Talk of a bruising running back in a UNLV game usually centers on 5-foot-10-inch, 240-pound junior Frank Summers.
But that wasn’t the case Saturday, when Brigham Young’s own burly back — 6-foot, 221-pound freshman Harvey Unga — stole the show in the Cougars’ 24-14 win over UNLV at Sam Boyd Stadium.
Unga, recruited out of Provo, Utah’s Timpview High School by the Rebels, California, Oregon and others, compiled career highs of 177 yards and 25 carries, and he scored two touchdowns to lift BYU to victory.
Unga, whose father Jackson played running back for the Cougars in the early 1980s, averages 4.9 yards per carry and leads BYU with 539 yards rushing. He’s also second on the squad with 25 catches for 332 yards and two scores.
“He has a unique combination of size and speed. You’re talking about a 220-pound player who runs extremely well and who can change direction and catch the ball like a wide receiver,” BYU coach Bronco Mendenhall said in Tuesday’s Mountain West Conference teleconference. “He’s versatile. There’s no limit to what he can do.
“But what impresses me most is that he’s a team player.

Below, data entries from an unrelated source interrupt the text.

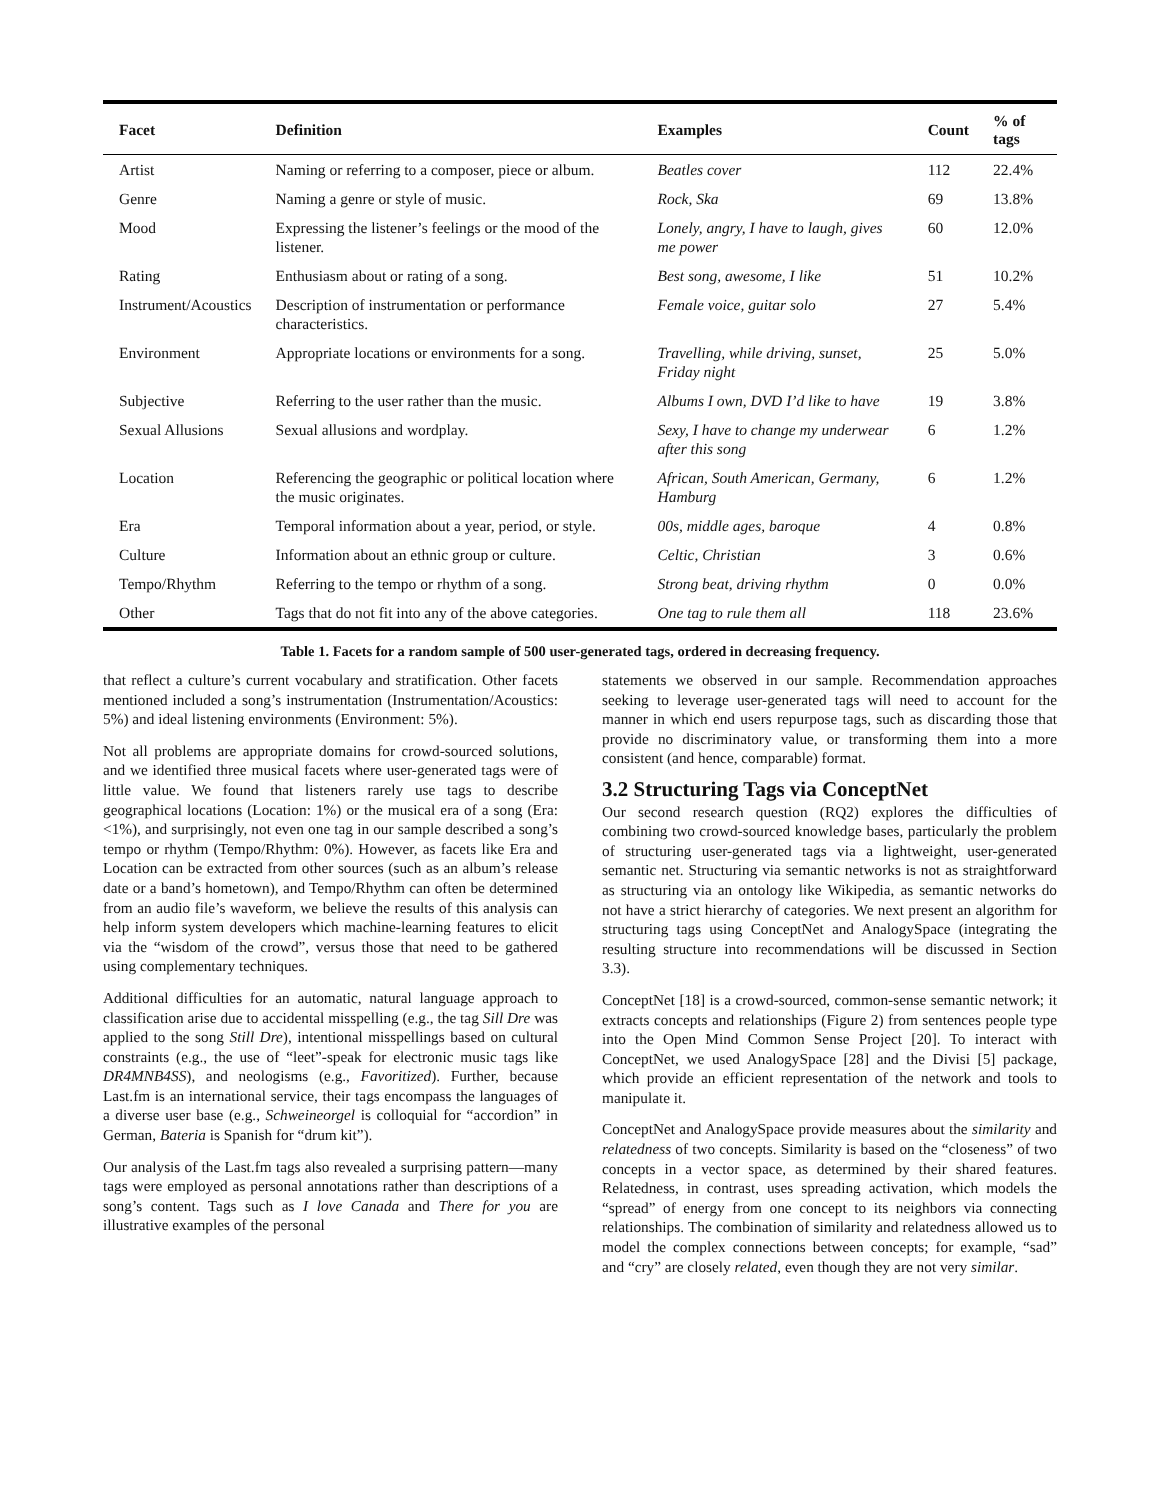| Facet | Definition | Examples | Count | % of tags |
| --- | --- | --- | --- | --- |
| Artist | Naming or referring to a composer, piece or album. | Beatles cover | 112 | 22.4% |
| Genre | Naming a genre or style of music. | Rock, Ska | 69 | 13.8% |
| Mood | Expressing the listener’s feelings or the mood of the listener. | Lonely, angry, I have to laugh, gives me power | 60 | 12.0% |
| Rating | Enthusiasm about or rating of a song. | Best song, awesome, I like | 51 | 10.2% |
| Instrument/Acoustics | Description of instrumentation or performance characteristics. | Female voice, guitar solo | 27 | 5.4% |
| Environment | Appropriate locations or environments for a song. | Travelling, while driving, sunset, Friday night | 25 | 5.0% |
| Subjective | Referring to the user rather than the music. | Albums I own, DVD I’d like to have | 19 | 3.8% |
| Sexual Allusions | Sexual allusions and wordplay. | Sexy, I have to change my underwear after this song | 6 | 1.2% |
| Location | Referencing the geographic or political location where the music originates. | African, South American, Germany, Hamburg | 6 | 1.2% |
| Era | Temporal information about a year, period, or style. | 00s, middle ages, baroque | 4 | 0.8% |
| Culture | Information about an ethnic group or culture. | Celtic, Christian | 3 | 0.6% |
| Tempo/Rhythm | Referring to the tempo or rhythm of a song. | Strong beat, driving rhythm | 0 | 0.0% |
| Other | Tags that do not fit into any of the above categories. | One tag to rule them all | 118 | 23.6% |
Table 1. Facets for a random sample of 500 user-generated tags, ordered in decreasing frequency.
that reflect a culture’s current vocabulary and stratification. Other facets mentioned included a song’s instrumentation (Instrumentation/Acoustics: 5%) and ideal listening environments (Environment: 5%).
Not all problems are appropriate domains for crowd-sourced solutions, and we identified three musical facets where user-generated tags were of little value. We found that listeners rarely use tags to describe geographical locations (Location: 1%) or the musical era of a song (Era: <1%), and surprisingly, not even one tag in our sample described a song’s tempo or rhythm (Tempo/Rhythm: 0%). However, as facets like Era and Location can be extracted from other sources (such as an album’s release date or a band’s hometown), and Tempo/Rhythm can often be determined from an audio file’s waveform, we believe the results of this analysis can help inform system developers which machine-learning features to elicit via the “wisdom of the crowd”, versus those that need to be gathered using complementary techniques.
Additional difficulties for an automatic, natural language approach to classification arise due to accidental misspelling (e.g., the tag Sill Dre was applied to the song Still Dre), intentional misspellings based on cultural constraints (e.g., the use of “leet”-speak for electronic music tags like DR4MNB4SS), and neologisms (e.g., Favoritized). Further, because Last.fm is an international service, their tags encompass the languages of a diverse user base (e.g., Schweineorgel is colloquial for “accordion” in German, Bateria is Spanish for “drum kit”).
Our analysis of the Last.fm tags also revealed a surprising pattern—many tags were employed as personal annotations rather than descriptions of a song’s content. Tags such as I love Canada and There for you are illustrative examples of the personal
statements we observed in our sample. Recommendation approaches seeking to leverage user-generated tags will need to account for the manner in which end users repurpose tags, such as discarding those that provide no discriminatory value, or transforming them into a more consistent (and hence, comparable) format.
3.2 Structuring Tags via ConceptNet
Our second research question (RQ2) explores the difficulties of combining two crowd-sourced knowledge bases, particularly the problem of structuring user-generated tags via a lightweight, user-generated semantic net. Structuring via semantic networks is not as straightforward as structuring via an ontology like Wikipedia, as semantic networks do not have a strict hierarchy of categories. We next present an algorithm for structuring tags using ConceptNet and AnalogySpace (integrating the resulting structure into recommendations will be discussed in Section 3.3).
ConceptNet [18] is a crowd-sourced, common-sense semantic network; it extracts concepts and relationships (Figure 2) from sentences people type into the Open Mind Common Sense Project [20]. To interact with ConceptNet, we used AnalogySpace [28] and the Divisi [5] package, which provide an efficient representation of the network and tools to manipulate it.
ConceptNet and AnalogySpace provide measures about the similarity and relatedness of two concepts. Similarity is based on the “closeness” of two concepts in a vector space, as determined by their shared features. Relatedness, in contrast, uses spreading activation, which models the “spread” of energy from one concept to its neighbors via connecting relationships. The combination of similarity and relatedness allowed us to model the complex connections between concepts; for example, “sad” and “cry” are closely related, even though they are not very similar.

At no point has he tried to draw attention to himself, like young players do. He’s quiet and soft-spoken.”
• SUMMERS OVER — BYU, 20th in the country in rushing defense at 98.5 yards per game, snapped Summers’ streak of three straight 100-yard rushing games. The Cougars held Summers to 50 yards on 13 carries and limited the Rebels to season lows of 96 rushing yards and 217 total yards.
• STILL ROLLING — The Cougars (4-2, 3-0 MWC) extended two MWC win streaks, capturing their record 11th straight league win and ninth straight road win.

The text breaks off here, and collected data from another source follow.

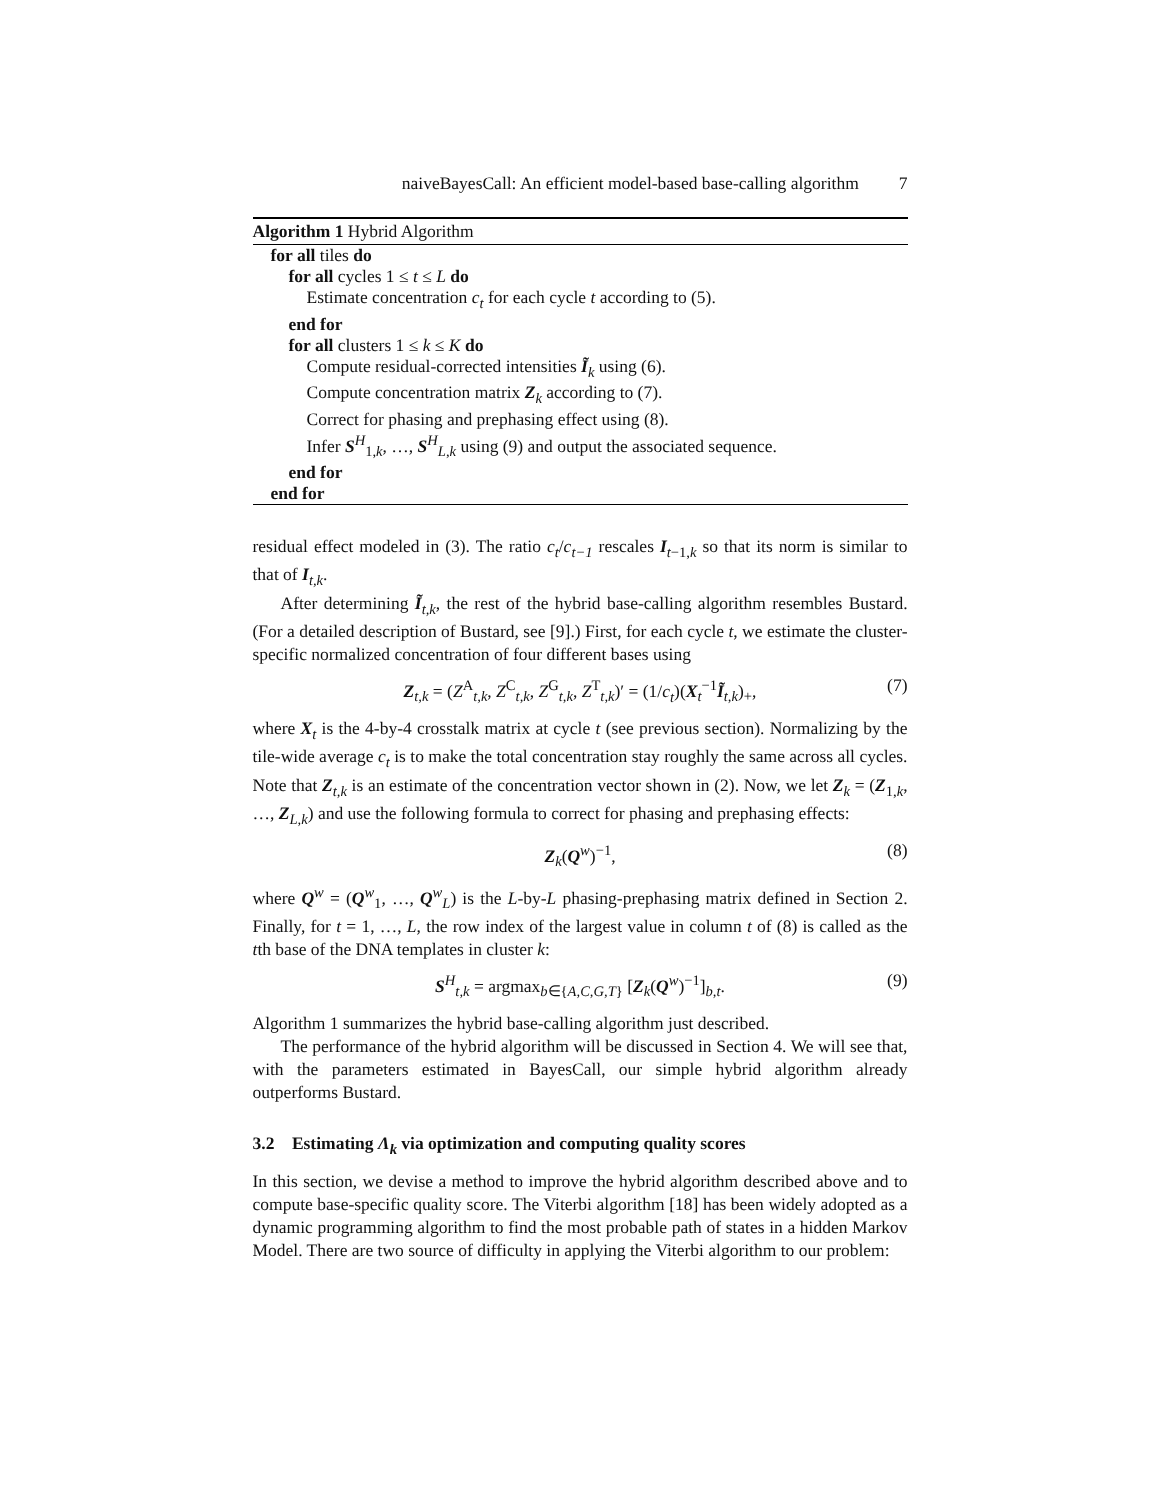naiveBayesCall: An efficient model-based base-calling algorithm 7
Algorithm 1 Hybrid Algorithm
for all tiles do
for all cycles 1 ≤ t ≤ L do
Estimate concentration c<sub>t</sub> for each cycle t according to (5).
end for
for all clusters 1 ≤ k ≤ K do
Compute residual-corrected intensities Ĩ<sub>k</sub> using (6).
Compute concentration matrix Z<sub>k</sub> according to (7).
Correct for phasing and prephasing effect using (8).
Infer S<sup>H</sup><sub>1,k</sub>, …, S<sup>H</sup><sub>L,k</sub> using (9) and output the associated sequence.
end for
end for
residual effect modeled in (3). The ratio c<sub>t</sub>/c<sub>t−1</sub> rescales I<sub>t−1,k</sub> so that its norm is similar to that of I<sub>t,k</sub>.
After determining Ĩ<sub>t,k</sub>, the rest of the hybrid base-calling algorithm resembles Bustard. (For a detailed description of Bustard, see [9].) First, for each cycle t, we estimate the cluster-specific normalized concentration of four different bases using
Z<sub>t,k</sub> = (Z<sup>A</sup><sub>t,k</sub>, Z<sup>C</sup><sub>t,k</sub>, Z<sup>G</sup><sub>t,k</sub>, Z<sup>T</sup><sub>t,k</sub>)′ = (1/c<sub>t</sub>)(X<sub>t</sub><sup>−1</sup>Ĩ<sub>t,k</sub>)<sub>+</sub>, (7)
where X<sub>t</sub> is the 4-by-4 crosstalk matrix at cycle t (see previous section). Normalizing by the tile-wide average c<sub>t</sub> is to make the total concentration stay roughly the same across all cycles. Note that Z<sub>t,k</sub> is an estimate of the concentration vector shown in (2). Now, we let Z<sub>k</sub> = (Z<sub>1,k</sub>, …, Z<sub>L,k</sub>) and use the following formula to correct for phasing and prephasing effects:
Z<sub>k</sub>(Q<sup>w</sup>)<sup>−1</sup>, (8)
where Q<sup>w</sup> = (Q<sup>w</sup><sub>1</sub>, …, Q<sup>w</sup><sub>L</sub>) is the L-by-L phasing-prephasing matrix defined in Section 2. Finally, for t = 1, …, L, the row index of the largest value in column t of (8) is called as the tth base of the DNA templates in cluster k:
S<sup>H</sup><sub>t,k</sub> = argmax<sub>b∈{A,C,G,T}</sub> [Z<sub>k</sub>(Q<sup>w</sup>)<sup>−1</sup>]<sub>b,t</sub>. (9)
Algorithm 1 summarizes the hybrid base-calling algorithm just described.
The performance of the hybrid algorithm will be discussed in Section 4. We will see that, with the parameters estimated in BayesCall, our simple hybrid algorithm already outperforms Bustard.
3.2 Estimating Λ<sub>k</sub> via optimization and computing quality scores
In this section, we devise a method to improve the hybrid algorithm described above and to compute base-specific quality score. The Viterbi algorithm [18] has been widely adopted as a dynamic programming algorithm to find the most probable path of states in a hidden Markov Model. There are two source of difficulty in applying the Viterbi algorithm to our problem:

BYU hasn’t lost a conference game since a 41-34 overtime defeat to Utah in 2005, the same year the Cougars kicked off their road run with a 27-24 win at New Mexico.

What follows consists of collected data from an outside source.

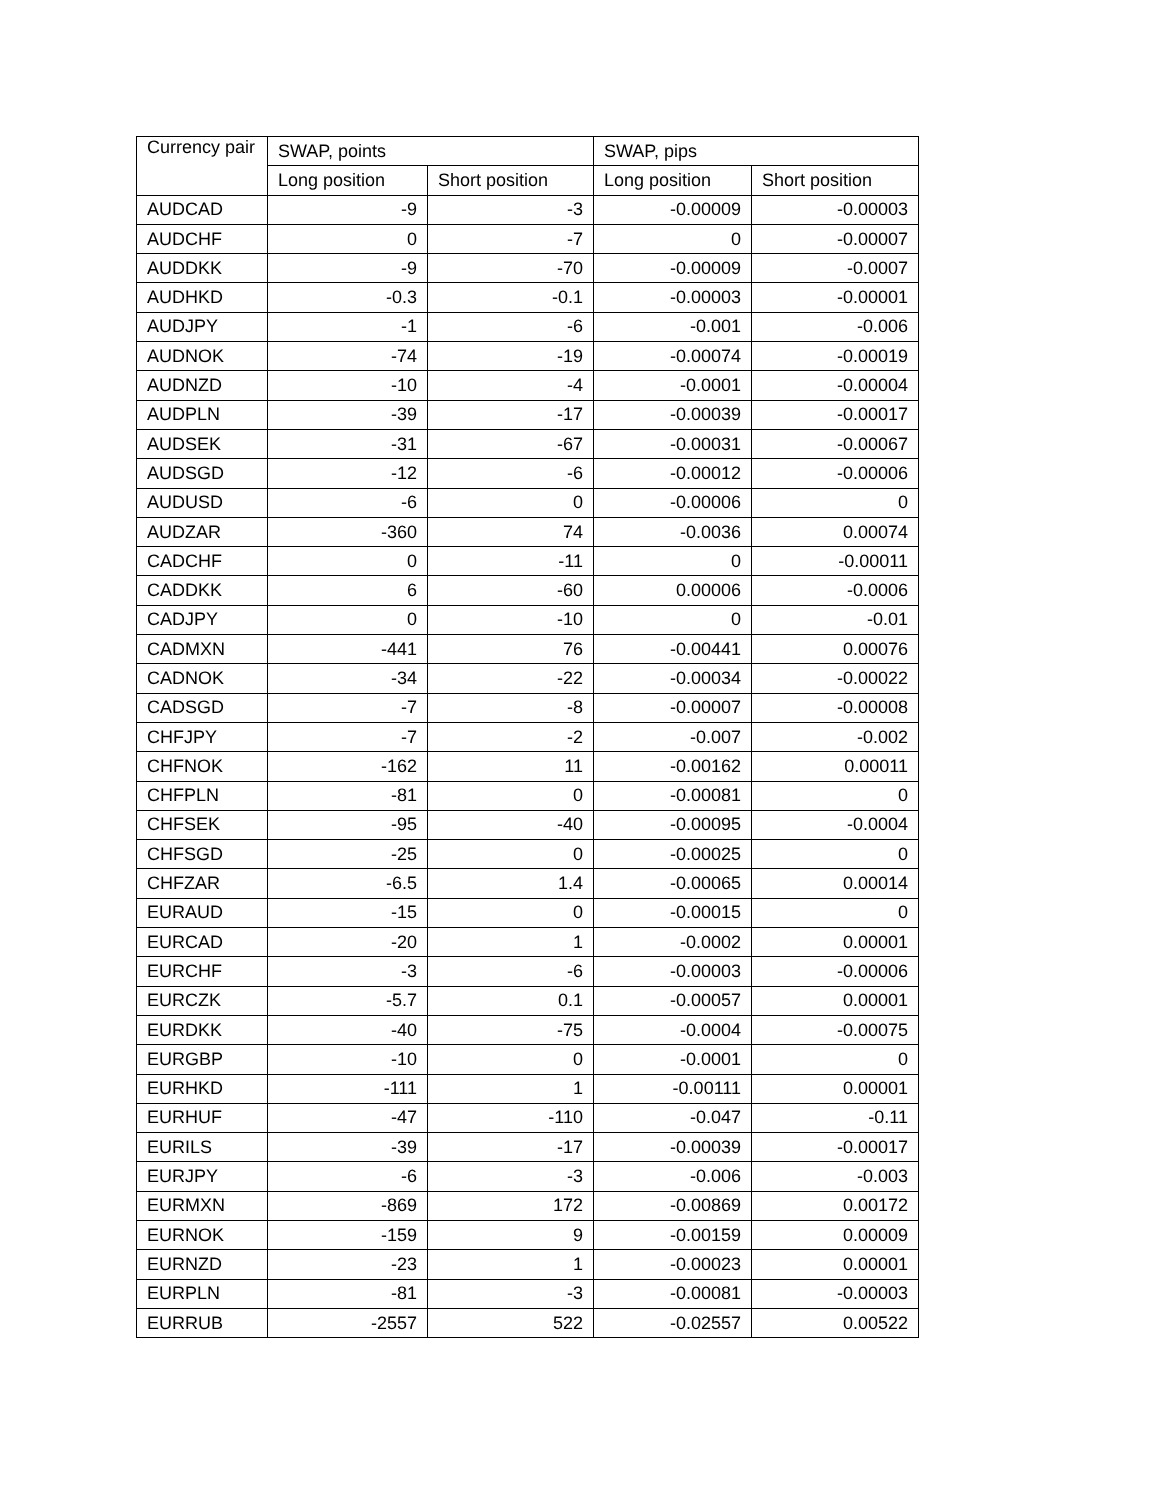| Currency pair | SWAP, points | | SWAP, pips | |
| --- | --- | --- | --- | --- |
| | Long position | Short position | Long position | Short position |
| AUDCAD | -9 | -3 | -0.00009 | -0.00003 |
| AUDCHF | 0 | -7 | 0 | -0.00007 |
| AUDDKK | -9 | -70 | -0.00009 | -0.0007 |
| AUDHKD | -0.3 | -0.1 | -0.00003 | -0.00001 |
| AUDJPY | -1 | -6 | -0.001 | -0.006 |
| AUDNOK | -74 | -19 | -0.00074 | -0.00019 |
| AUDNZD | -10 | -4 | -0.0001 | -0.00004 |
| AUDPLN | -39 | -17 | -0.00039 | -0.00017 |
| AUDSEK | -31 | -67 | -0.00031 | -0.00067 |
| AUDSGD | -12 | -6 | -0.00012 | -0.00006 |
| AUDUSD | -6 | 0 | -0.00006 | 0 |
| AUDZAR | -360 | 74 | -0.0036 | 0.00074 |
| CADCHF | 0 | -11 | 0 | -0.00011 |
| CADDKK | 6 | -60 | 0.00006 | -0.0006 |
| CADJPY | 0 | -10 | 0 | -0.01 |
| CADMXN | -441 | 76 | -0.00441 | 0.00076 |
| CADNOK | -34 | -22 | -0.00034 | -0.00022 |
| CADSGD | -7 | -8 | -0.00007 | -0.00008 |
| CHFJPY | -7 | -2 | -0.007 | -0.002 |
| CHFNOK | -162 | 11 | -0.00162 | 0.00011 |
| CHFPLN | -81 | 0 | -0.00081 | 0 |
| CHFSEK | -95 | -40 | -0.00095 | -0.0004 |
| CHFSGD | -25 | 0 | -0.00025 | 0 |
| CHFZAR | -6.5 | 1.4 | -0.00065 | 0.00014 |
| EURAUD | -15 | 0 | -0.00015 | 0 |
| EURCAD | -20 | 1 | -0.0002 | 0.00001 |
| EURCHF | -3 | -6 | -0.00003 | -0.00006 |
| EURCZK | -5.7 | 0.1 | -0.00057 | 0.00001 |
| EURDKK | -40 | -75 | -0.0004 | -0.00075 |
| EURGBP | -10 | 0 | -0.0001 | 0 |
| EURHKD | -111 | 1 | -0.00111 | 0.00001 |
| EURHUF | -47 | -110 | -0.047 | -0.11 |
| EURILS | -39 | -17 | -0.00039 | -0.00017 |
| EURJPY | -6 | -3 | -0.006 | -0.003 |
| EURMXN | -869 | 172 | -0.00869 | 0.00172 |
| EURNOK | -159 | 9 | -0.00159 | 0.00009 |
| EURNZD | -23 | 1 | -0.00023 | 0.00001 |
| EURPLN | -81 | -3 | -0.00081 | -0.00003 |
| EURRUB | -2557 | 522 | -0.02557 | 0.00522 |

• TICK, TICK, TICK — After holding the ball for 37:24 in its win over UNLV, BYU is now the No. 1 team in the nation in time of possession. The Cougars, who controlled the ball for 12:02 of the third quarter against the Rebels, own the ball an average of 34:25 per game.
BYU took 6:10 off the clock during a 12-play, 93-yard march in the second quarter and also put together scoring drives of 14 and 15 plays.
• HIGH RANKINGS — BYU ranks 16th in the nation in total offense, at 462.8 yards per game, and it also stands 21st in total defense at 313.3 yards per game. Sophomore quarterback Max Hall, who threw a career-high three interceptions against UNLV, is sixth in the nation in total offense at 330.8 per game.
• UPCOMING OPPONENT — BYU will host Eastern Washington, ranked 22nd in the Football Championship Subdivision (formerly NCAA Division I-AA), at 2:30 p.m. Saturday.
The Eagles (4-2, 2-2 Big Sky) are 20th in scoring offense (34.3 points per game) and scoring defense (19.3 ppg) in FCS but are just 7-14 against top-tier schools and 0-3 against current MWC members.
With this being the year of the upset in college football, Mendenhall isn’t looking past Eastern Washington.
“As many teams have found out, I-AA doesn’t mean a lesser opponent,” he said. “But it does mean lesser depth.”